Micron's data centre unit just printed 87% gross margins — a number that redefines what a memory company can be in the AI era. Today's briefing covers SK Hynix's trillion-dollar Nasdaq debut, AMD's CoWoS bottleneck, ASML's EUV export probe, and China's multi-track chip workarounds.
Audio is available on Spreaker — see link below.
Micron's data center business just posted eighty-seven percent gross margins. That's not a software company.
SK Hynix made that case directly to public markets this week, debuting on Nasdaq at roughly a one trillion dollar valuation. The stock has run seven times in the past year.
The margin story connects directly to the packaging story, and that's where AMD finds itself in a genuinely difficult position. Advanced packaging, specifically TSMC's CoWoS process, has quietly become the real bottleneck in AI chip production.
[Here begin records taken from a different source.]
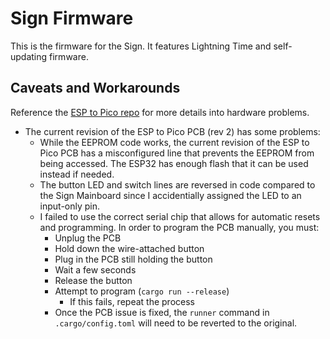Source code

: # Sign Firmware
This is the firmware for the Sign. It features Lightning Time and self-updating firmware.

## Caveats and Workarounds
Reference the [ESP to Pico repo](https://github.com/purduehackers/EspToPico) for more details into hardware problems.
- The current revision of the ESP to Pico PCB (rev 2) has some problems:
  - While the EEPROM code works, the current revision of the ESP to Pico PCB
has a misconfigured line that prevents the EEPROM from being accessed. The ESP32 has enough flash that it can be used instead if needed.
  - The button LED and switch lines are reversed in code compared to the Sign Mainboard since I accidentially assigned the LED to an input-only pin.
  - I failed to use the correct serial chip that allows for automatic resets and programming. In order to program the PCB manually, you must:
    - Unplug the PCB
    - Hold down the wire-attached button
    - Plug in the PCB still holding the button
    - Wait a few seconds
    - Release the button
    - Attempt to program (`cargo run --release`)
      - If this fails, repeat the process
    - Once the PCB issue is fixed, the `runner` command in `.cargo/config.toml` will need to be reverted to the original.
On the geopolitical side, the ASML situation escalated from rumor to active US government inquiry. Commerce Secretary Lutnick pressed ASML executives directly over alleged covert EUV machine exports to China.
China isn't waiting for that resolution. The response is now multi-track and funded.
The signal to track is whether memory contract structures hold. If twenty-two billion in customer deposits is the new normal, suppliers have fundamentally repriced their leverage in the AI supply chain.